Uma vez por semana, dona Fátima Corné faz uma trouxa com a roupa das 12
pessoas que moram em sua casa no Caldeirão e vence, à pé, alguns
quilômetros até chegar a uma propriedade privada na qual o dono permite,
por R$ 20 mensais, que lave as vestes da família.
A comunidade se ressente por dona Francisca Pereira, de 90 anos, que
também sofre com a penúria. Quando a reportagem deixava a comunidade, a
senhora pediu para falar. "Tudo bem, dona Francisca?". "Não está nada
bem, meu filho. Nós precisamos de água", disse ela, com os olhos
marejados.
Por longe do local onde ficará o reservatório de Piranhas que receberá a
água da transposição, o prefeito e a comunidade de Caldeirão dão como
certo que a água do São Francisco não chegará às torneiras de Piranhas,
como se a distância tornasse uma segunda transposição intransponível. Os
problemas da estiagem se repetem em outras comunidades: Carrapateiras,
Bom Jesus, Mangação...
Domingos Neto, o prefeito, afirma que em Caldeirão o problema é sazonal,
por conta da falta de chuvas no último ano.
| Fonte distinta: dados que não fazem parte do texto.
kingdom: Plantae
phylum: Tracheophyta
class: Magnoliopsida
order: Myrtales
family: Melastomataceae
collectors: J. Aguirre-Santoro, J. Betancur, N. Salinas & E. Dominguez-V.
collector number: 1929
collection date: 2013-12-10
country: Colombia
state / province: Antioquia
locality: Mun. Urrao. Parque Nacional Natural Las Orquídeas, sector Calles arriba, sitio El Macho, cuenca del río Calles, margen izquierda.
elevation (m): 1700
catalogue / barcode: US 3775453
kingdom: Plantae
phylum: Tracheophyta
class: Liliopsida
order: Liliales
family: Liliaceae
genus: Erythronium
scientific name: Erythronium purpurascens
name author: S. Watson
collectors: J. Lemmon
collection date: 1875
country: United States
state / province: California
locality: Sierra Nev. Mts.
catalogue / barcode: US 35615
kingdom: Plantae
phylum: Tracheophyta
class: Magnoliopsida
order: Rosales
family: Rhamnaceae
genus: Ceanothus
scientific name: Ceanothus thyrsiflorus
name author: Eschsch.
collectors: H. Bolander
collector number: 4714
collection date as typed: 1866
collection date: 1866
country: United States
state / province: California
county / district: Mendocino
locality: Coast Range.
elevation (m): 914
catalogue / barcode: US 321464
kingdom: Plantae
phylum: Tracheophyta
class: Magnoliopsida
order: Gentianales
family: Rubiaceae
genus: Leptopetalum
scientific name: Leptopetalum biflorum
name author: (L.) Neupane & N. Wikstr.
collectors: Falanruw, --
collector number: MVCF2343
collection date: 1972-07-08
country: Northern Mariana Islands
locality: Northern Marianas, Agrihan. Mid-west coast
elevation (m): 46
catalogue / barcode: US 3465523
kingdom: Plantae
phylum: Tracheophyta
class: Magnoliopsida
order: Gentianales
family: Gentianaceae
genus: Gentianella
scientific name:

Ele afirma que têm
perfurado poços artesianos em comunidades como forma de contornar o
problema. Caldeirão ainda não foi contemplada. Seu Francisco Pereira,
que mora ali desde a década de 1940, porém, diz que a seca vem piorando a
cada ano.
"Precisam ter pena de gente tão pobre", diz Geralda. A comunidade apela
pela perfuração de um poço, e pela criação de um novo açude, em uma área
melhor. "Querendo, os governantes resolvem", afirma Fátima.